BEGIN Reading passage

Greetings, Krimel --
Thanks for supplying this contested statement that I was unable to find in
my e-mail box and had asked Platt to locate for me.
Evolution as a general principle is about how these static patterns
or strange attractor arise spontaneously and persist across time in
relationship to one another. One might say the evolution is "pulled"
toward these strange attractors or spontaneously arising
configurations of order. But as you are well acquainted with
Prigogine I am a bit taken aback that you have not commented on
the significance of this yourself.
Since the MoQ consistently refers to static patterns and levels of
static patterns I do not see the problem with attempting to
understand in a bit more depth just what they are and where they
come from. Neither do I see how the assumption that nature is
patterned or orderly implies SOM or is inconsistent in the slightest
with the MoQ. There is nothing in this that implies subjects or
objects or even makes reference to patterns of "what".
The principles hold whether we are talking about patterns that are
extended in space and time or whether they are patterns of thought
extended perhaps only in time. In an abstract sense they do no
even require an observer. ...
I would disagree with the last sentence, if your meaning is that the
patterns (objects) require no observer. Otherwise, this is a thoughtful and
lucid analysis of objective experience, a.k.a. SOM.

END Reading passage
BEGIN Data block

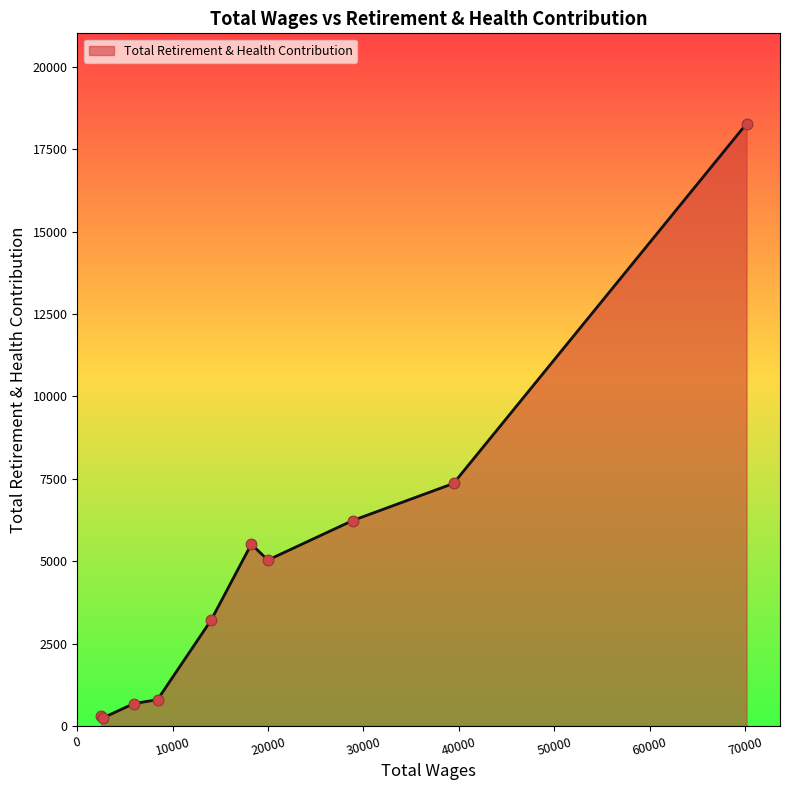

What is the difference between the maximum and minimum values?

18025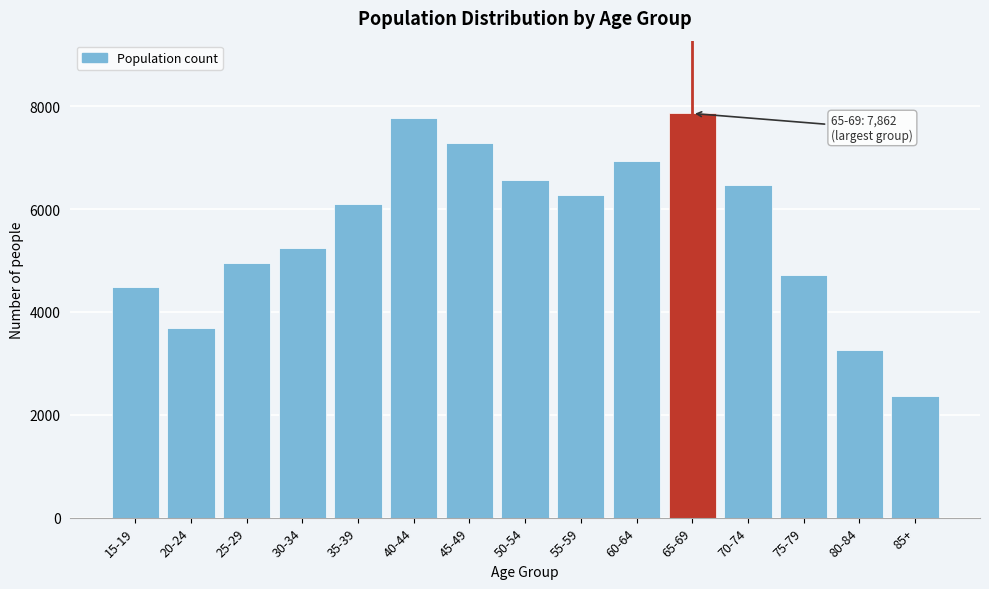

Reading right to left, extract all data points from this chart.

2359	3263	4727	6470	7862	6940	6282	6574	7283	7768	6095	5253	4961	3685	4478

END Data block

## Work task 1
Please rewrite the paragraph of the post about static patterns that begins "Since the MoQ consistently refers" in a shorter form, keeping its main points.
## Work task 2
Write the next part of the post about static patterns, picking up after its final sentence.

## Final answer 1
Because the MoQ keeps referring to static patterns and their levels, there seems no problem in trying to understand more deeply what they are and where they come from. Assuming that nature is patterned or orderly neither implies SOM nor conflicts with the MoQ, since it implies no subjects or objects and makes no reference to patterns of "what".

## Final answer 2
You continue ...
They are merely relationships of figure (SQ) and ground (DQ)
or relationships among distinctions, perhaps. Metaphysically all
this is patterned SQ and unpatterned DQ as distinctions in
undefined and otherwise unknowable Quality.
Pirsig call these relationships Values so you might conceive of a
distinction as a relationship between different Values of Quality.
I have never liked these terms even dating back to my first
reading of ZMM. I am forced to continually translate them into
more sensible terms; Value in its sense of quantity or relative
dissimilarity and Quality of course as Tao.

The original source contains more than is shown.